━━━ Data in this exercise
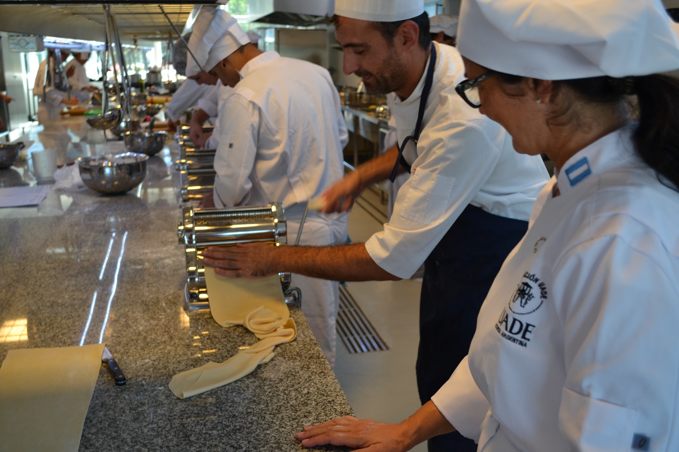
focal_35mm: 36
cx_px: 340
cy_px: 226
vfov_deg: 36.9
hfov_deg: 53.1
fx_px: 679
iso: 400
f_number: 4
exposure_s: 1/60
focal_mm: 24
━━━━━━
━━━ Data in this exercise
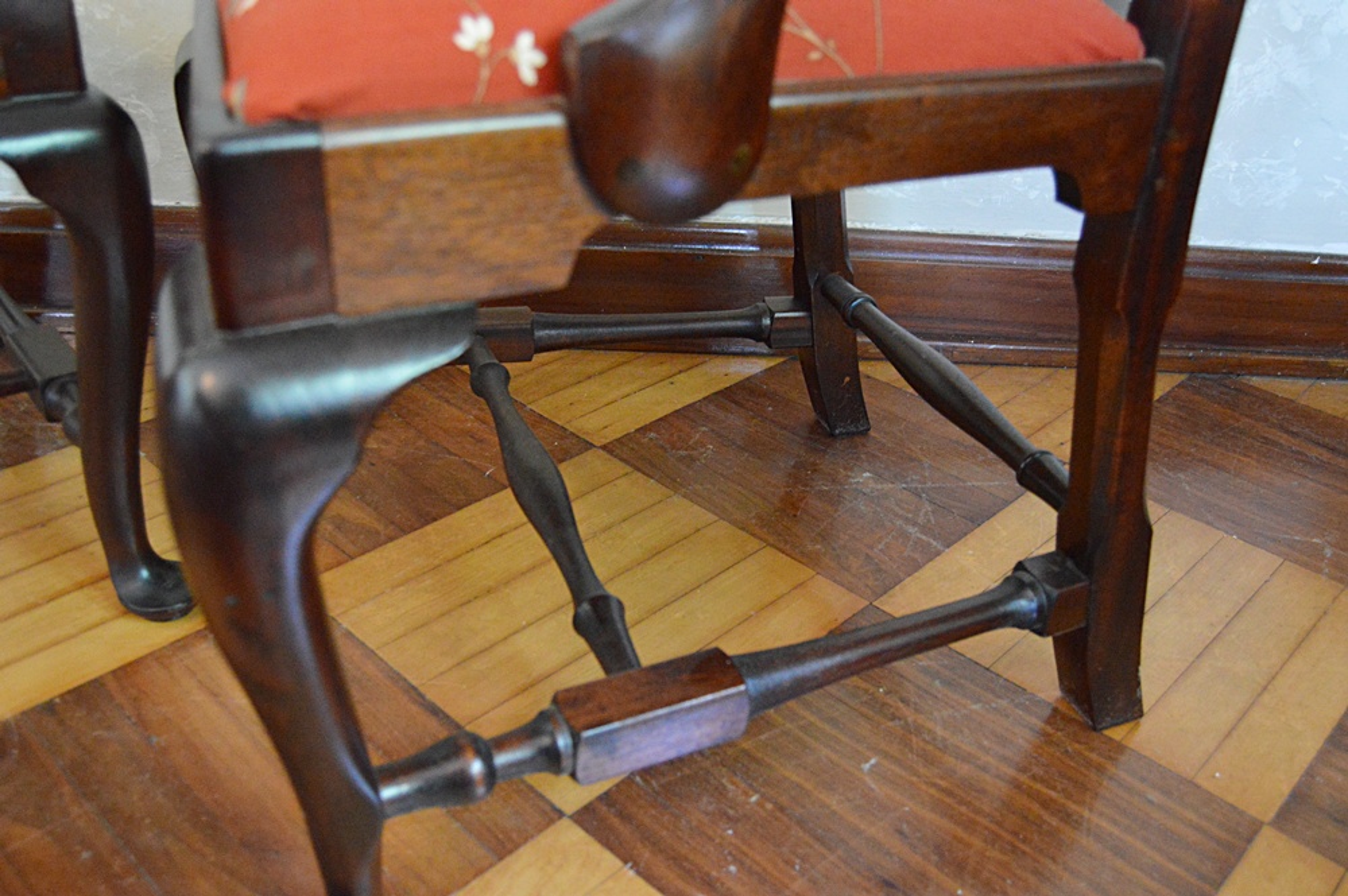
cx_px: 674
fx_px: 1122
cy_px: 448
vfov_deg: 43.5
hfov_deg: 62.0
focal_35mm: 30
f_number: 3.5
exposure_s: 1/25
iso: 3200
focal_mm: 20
━━━━━━
**Work instructions**: Starting at the line above that contains "focal_35mm: 36", write out each line exactly until the line that contains "focal_mm: 24" has been written, and stop there.

**Answer space**:
focal_35mm: 36
cx_px: 340
cy_px: 226
vfov_deg: 36.9
hfov_deg: 53.1
fx_px: 679
iso: 400
f_number: 4
exposure_s: 1/60
focal_mm: 24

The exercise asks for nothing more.